Az veya çok ekonomi bilen herkes, mülkiyet sorunu yaşanan ülkelerde ekonomik gelişme olamayacağını da bilmektedir. Kuzey Kıbrıs’ta tapulu arazilerin %80 kadarının Kıbrıslı Rumların terk ettiği mülklerden oluştuğunu düşünürsek, bu mülkler el değiştiremez ve çağın gereklerine uygun şekilde kullanılamazsa ekonomik gelişme olamayacağı kesindir. Bu nedenle, daha 1995 yılında, DP-CTP koalisyon hükümeti, tasarruflarında Rumlardan kalan taşınmaz mal tutanlara “koçan” denilen yeni bir belge verilerek bu mülklerin alım-satıma konu olmalarını sağlamıştır.
Kıbrıs Cumhuriyeti’nin anayasal yapısının değiştirilmesi tartışıldığı zaman Rum tarafı “zorunluluk doktrini” denen bir anlayışa atıfla Kıbrıslı Türklerin olmadığı koşullarda devletin çalışmasını sağladığını iddia etmektedir. “Zorunluluk” diye bir halde söz edilecekse, tam da “Kıbrıs sorununun çözümsüzlük halinden” ve bunun yansıması olarak mülkiyet sorunundan söz etmek gerekir aslında. Bu sorun çözümsüz kalacaksa, bütün ekonomik faaliyetler aksayacak; yatırım olmayacak, turizm yapılamayacak, fabrika bile kurulamayacak demektir. Topraklarınızın %80’i bu durumdaysa siz “yandınız” demektir.

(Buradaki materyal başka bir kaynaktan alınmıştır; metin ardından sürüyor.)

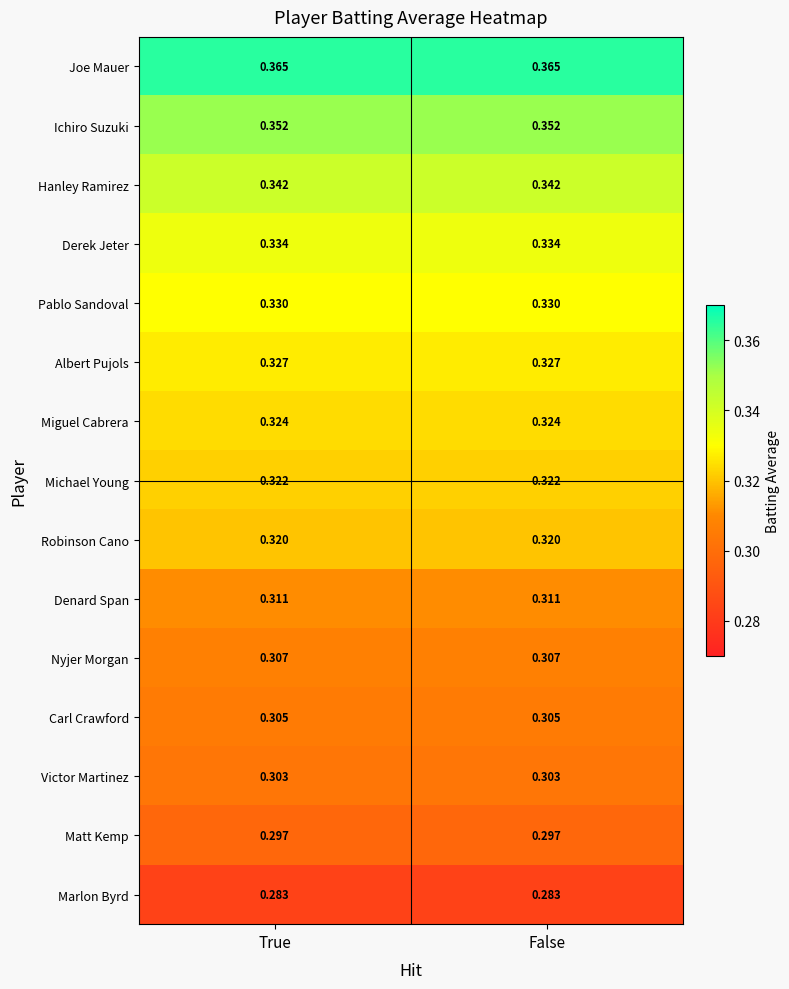

Is the value of Matt Kemp at True greater than the value of Victor Martinez at False?

No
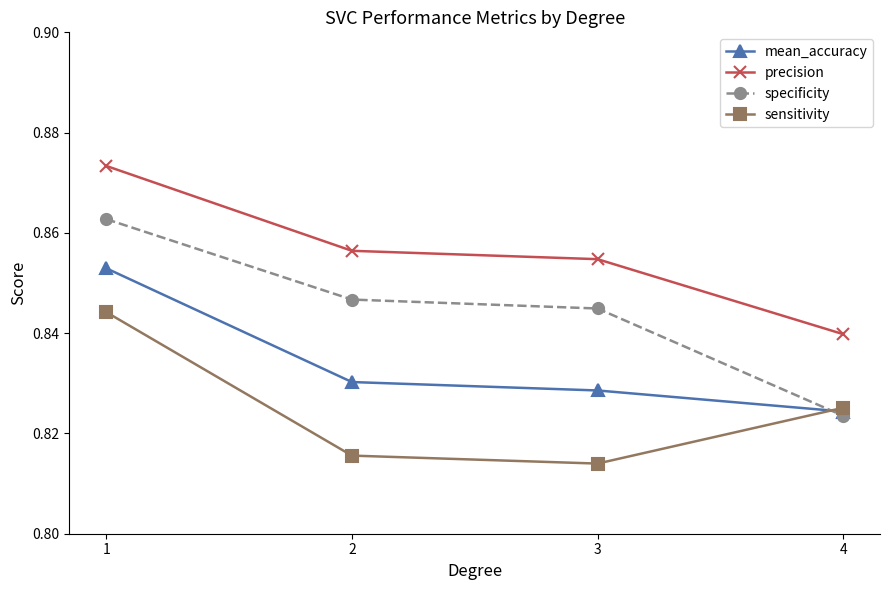

At which label does specificity reach its minimum?

4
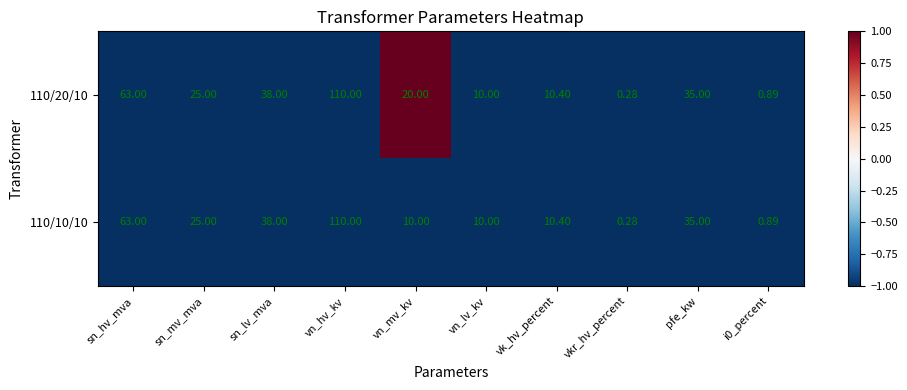

At how many categories does at least one series exceed 0?

10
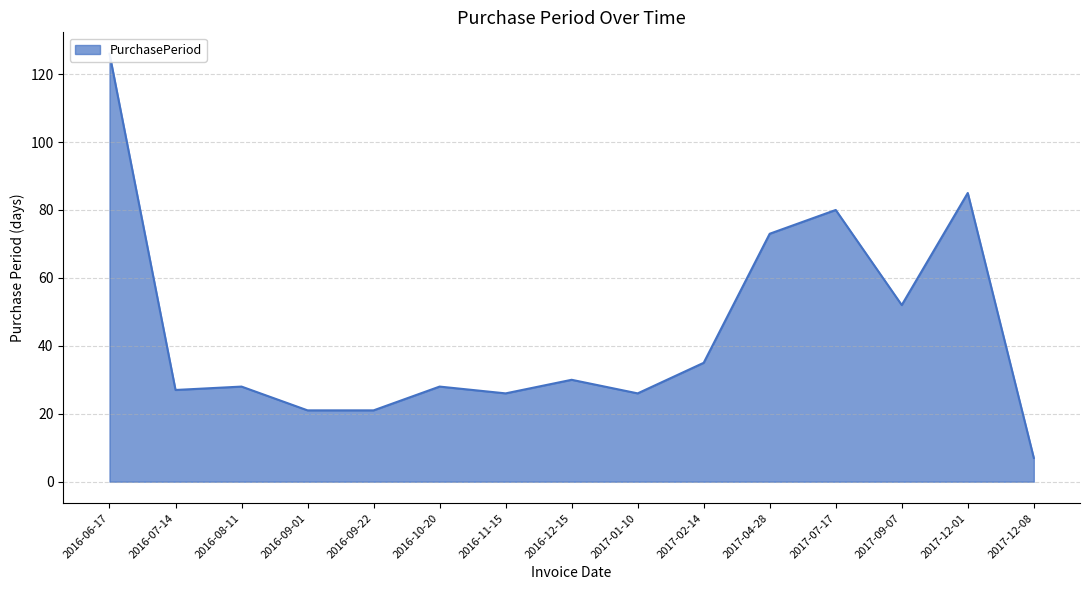

List the labels in order of value, smallest first.

2017-12-08, 2016-09-01, 2016-09-22, 2016-11-15, 2017-01-10, 2016-07-14, 2016-08-11, 2016-10-20, 2016-12-15, 2017-02-14, 2017-09-07, 2017-04-28, 2017-07-17, 2017-12-01, 2016-06-17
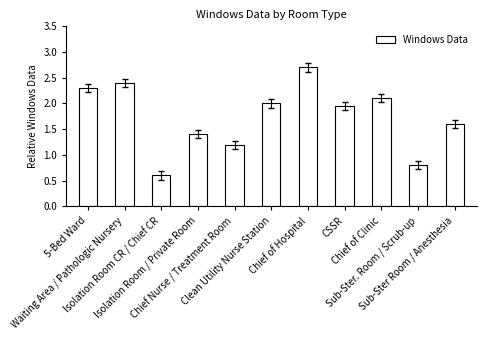

Is it true that the value at Sub-Ster Room / Anesthesia is 1.6?

True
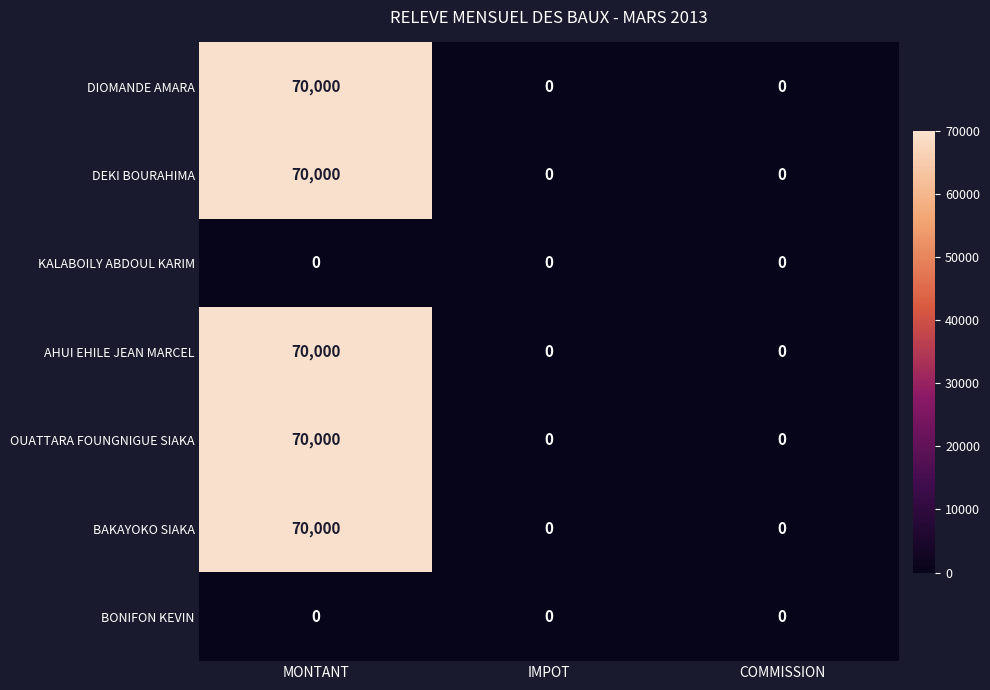

What is the spread (max minus min) of values at MONTANT?

70000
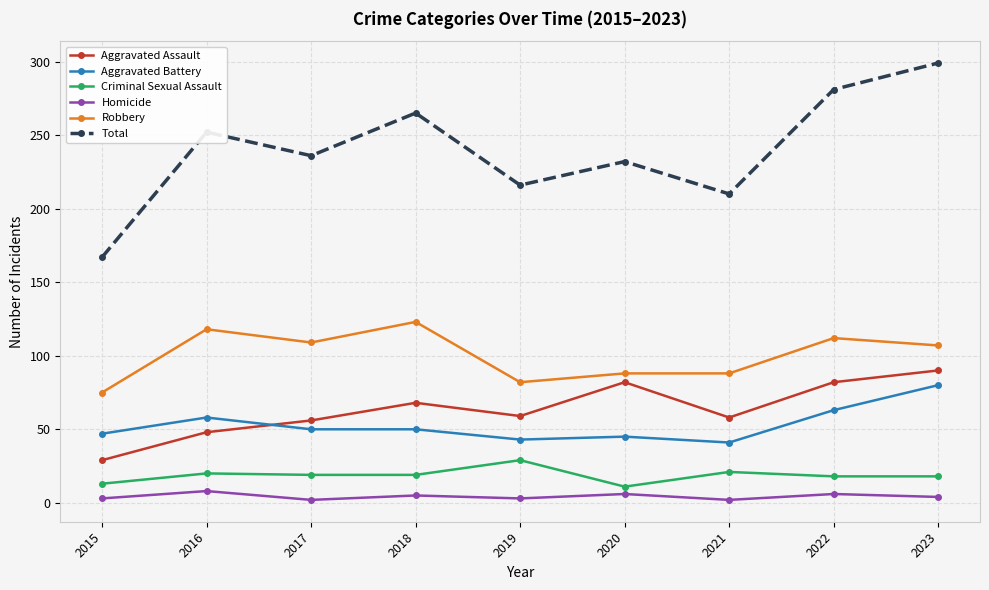

What is the minimum value for Total?

167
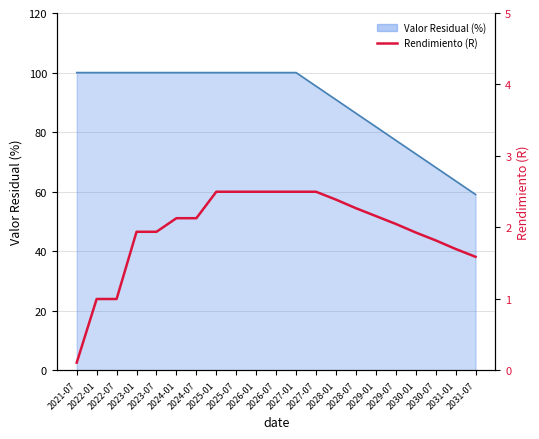

What is the sum of all values?

41.2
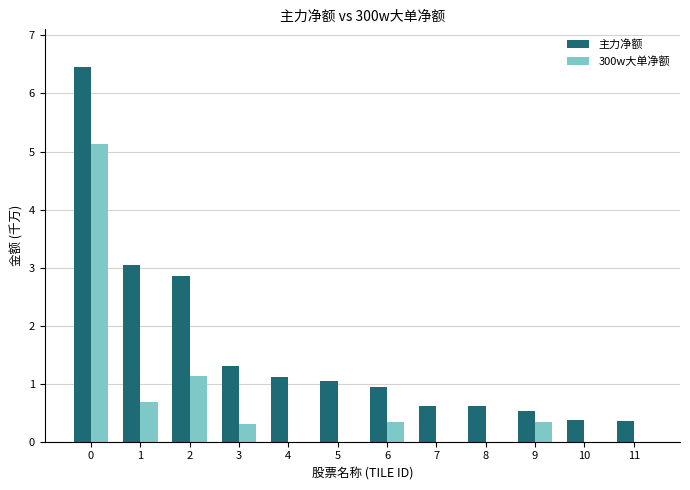

At which label is 主力净额 closest to 3?

1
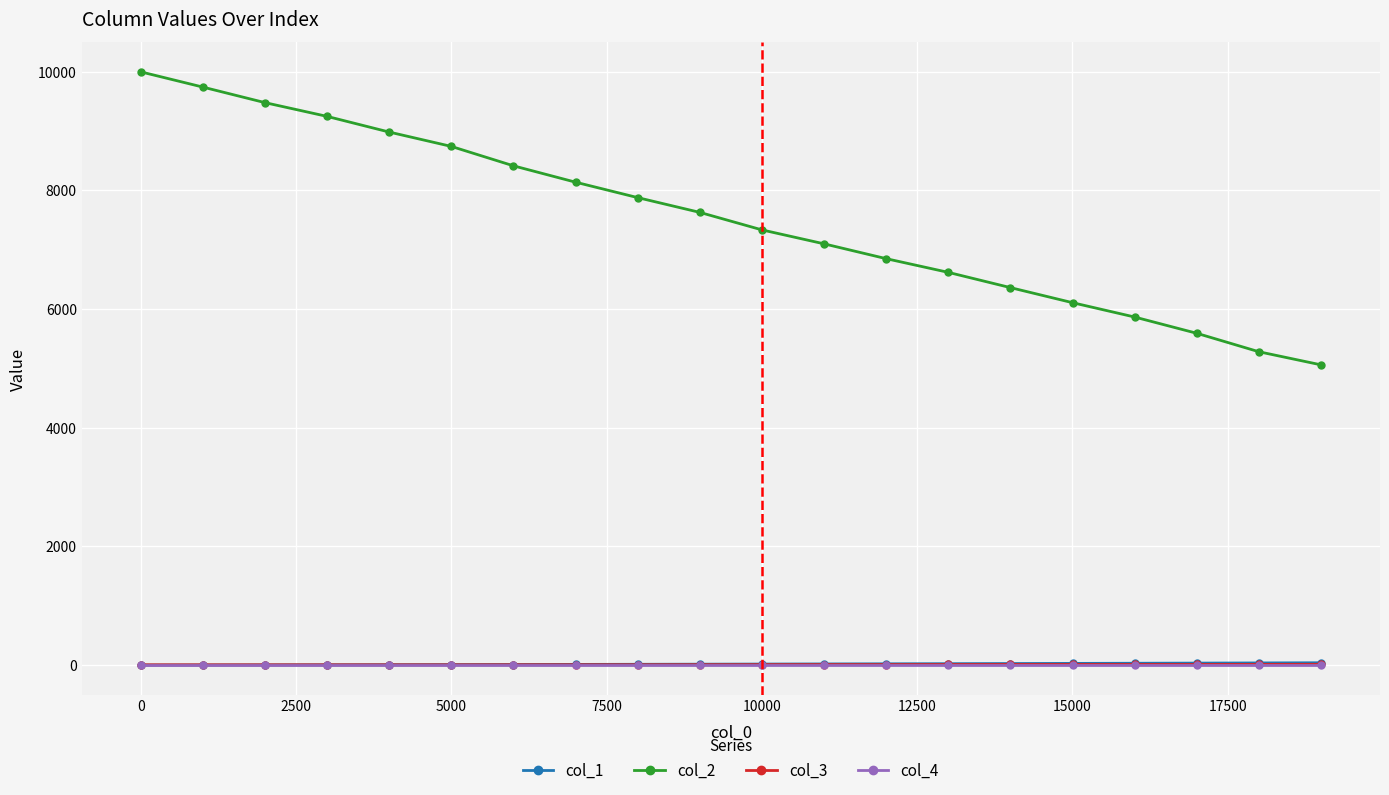

True or false: col_4 and col_2 cross at least once.

False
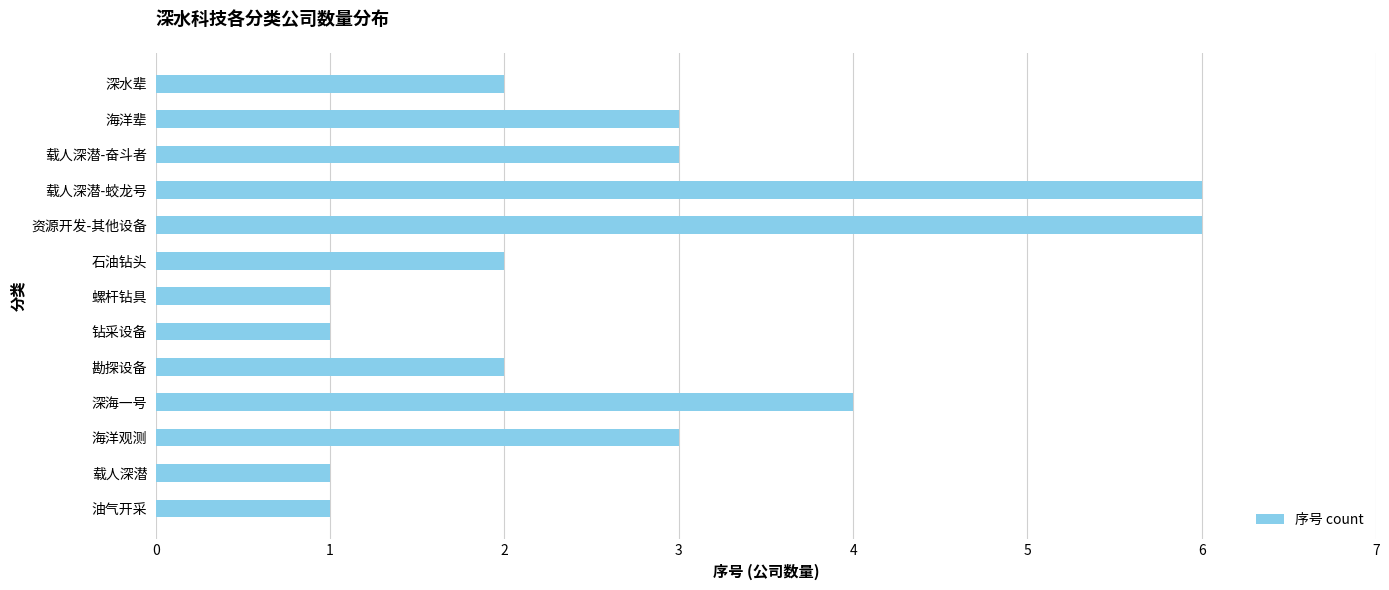

True or false: the data shows 2 at 载人深潜-奋斗者.

False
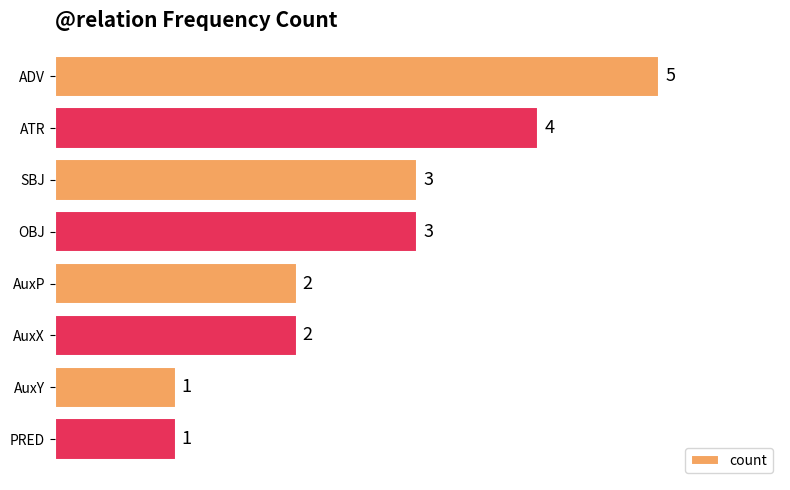

What is the difference between the values at PRED and ADV?

4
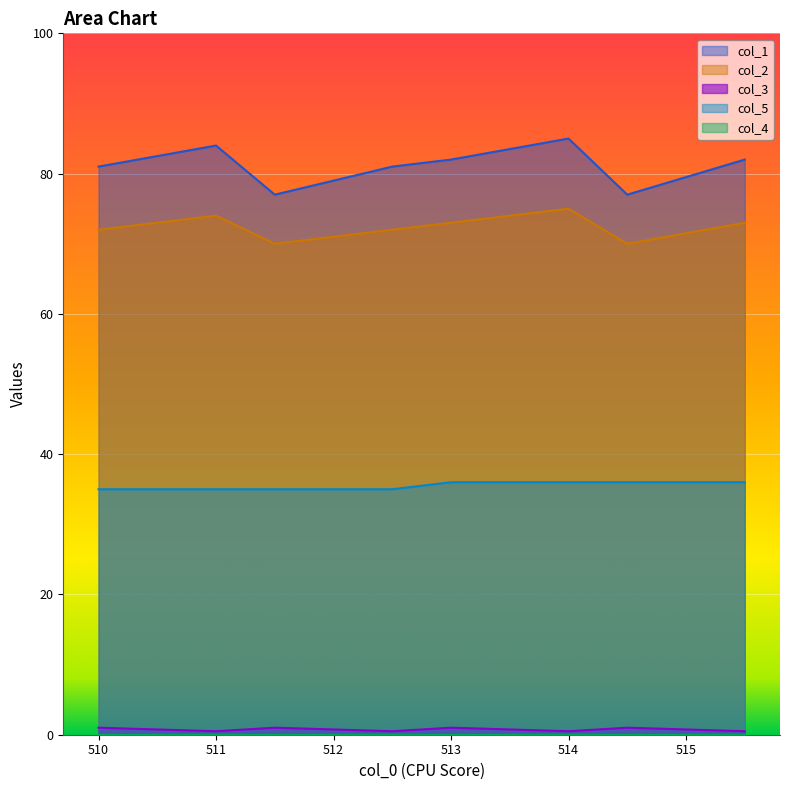

True or false: col_1 and col_2 cross at least once.

False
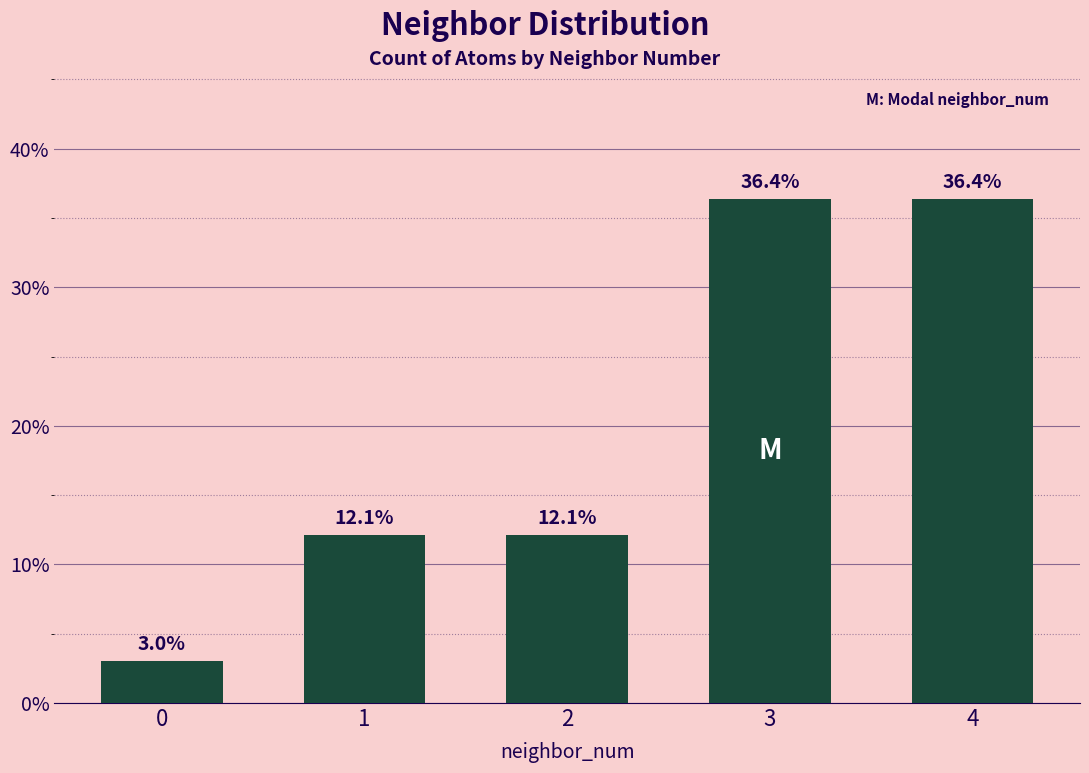

Read the value at 2.

0.1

Avrupa İnsan Hakları Mahkemesi, bu soruna çare bulmak için yeni bir yol açarak Kıbrıs sorununun varlığı koşullarında da olsa Kıbrıs Türk ekonomisinin gelişmesini kolaylaştırmıştır. Zaten bu karar, 2004 referandumundan sonra uluslararası alanda elde edebildiğimiz tek avantajdır. Bu karar bize avantaj sağlarken Kıbrıslı Rumların terk ettikleri mallar üzerinde iddia ettikleri mülkiyet hakkını da korumuştur. Onlara, tazminat, takas veya iade seçeneklerini sunarak, uluslararası sorunlarda mülkiyet sorununun nasıl çözümlenebileceğine dair yeni bir ufuk açmıştır.
Kıbrıs’taki mülkiyet sorunlarına kişisel çerçeveden bakarak yaşanan haksızlıklara veya mağduriyetlere dikkat çekmek başka; sorunun neredeyse 60 yıldır devam ederken ekonomik gelişme için zorunluluk oluşturan “yasal mülkiyet altyapısının” ne olabileceğini konuşmak başka şeydir. Üstelik aynı anda ikisini birden yapmak da mümkündür.
Sorunu bu çerçevede algılayabilirsek, bugünkü tartışmaların “kimin malını kime satıyoruz” sorusu ile hiçbir ilişkisi olamayacağını da kolaylıkla algılayabiliriz sanırım.
Kimsenin malını, kimseye satmıyoruz! Adadaki varlığımızı devam ettirebilmek için küresel gelişmelerin bize sunduğu fırsatları değerlendirmeye çalışıyoruz.
Keşke biraz daha doğru dürüst değerlendirebilsek.